▶ _Text excerpt_:
Image credit: Tyler Mackey
Of this new technology, Betts adds, "Using the iPads to catalogue sections was useful, albeit a bit of a learning curve. With this technology, we were able to easily organize our thoughts and keep consistent note-taking across days and sections. As someone without previous experience doing this kind of work, it was helpful to be prompted for certain kinds of observations about the rocks. Coming back with drone data was awesome - we are now at the stage of combining the photographs taken by the drone with our observations on the ground, and it is impressive to see how this approach can be used to understand large landscapes."
Asked what she thought about using technology in the field Betts reflects, "You're not only identifying sedimentary beds, discovering microbial fossils, and noting anomalous outcrops, you're compiling all you see into an accessible form (so that when you look back at your field notes from the comfort of your desk you can walk back through the terrain). Integrating all the data as it came into your head was the most natural thing in the world. Rather than looking back over disjointed notes scrawled in the margins of a strat[ification] column and trying to combine your thoughts after the fact, the use of sedimentology-specfic iPad apps allowed us to collate on the go."
"And yes," says Bergmann. "The flowers were amazing. In fifteen years of going out to the Death Valley area, I've never seen them like that. The hillsides were covered in vibrant yellow, purple and pink flowers and even grass. The prickly pear cacti (my favorite desert flower) were all blooming."
Bergmann leads a trip to Newfoundland in August 2017 with priority being given to undergraduate students. An organizational meeting was held on May 2. For more information contact Kristin Bergmann.
Story Image: Marjorie Cantine lands a drone - image credit: Kristin Bergmann.

▶ _Task item_: Transcribe the portion of the fieldwork excerpt starting with "Bergmann leads a" and going on through "credit: Kristin Bergmann.". The listing that follows is not required for any of this work.

▶ _Data excerpts_:
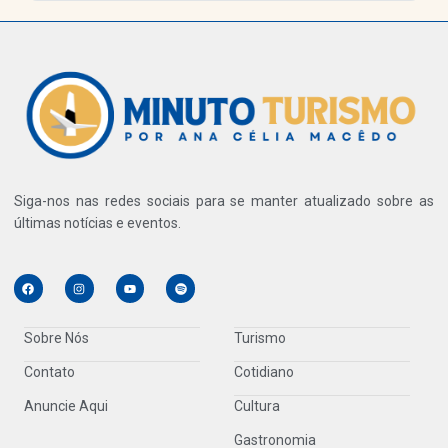
Siga-nos nas redes sociais para se manter atualizado sobre as
últimas notícias e eventos.
Sobre Nós
Turismo
Contato
Cotidiano
Anuncie Aqui
Cultura
Gastronomia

▶ _Solution_:
Bergmann leads a trip to Newfoundland in August 2017 with priority being given to undergraduate students. An organizational meeting was held on May 2. For more information contact Kristin Bergmann.
Story Image: Marjorie Cantine lands a drone - image credit: Kristin Bergmann.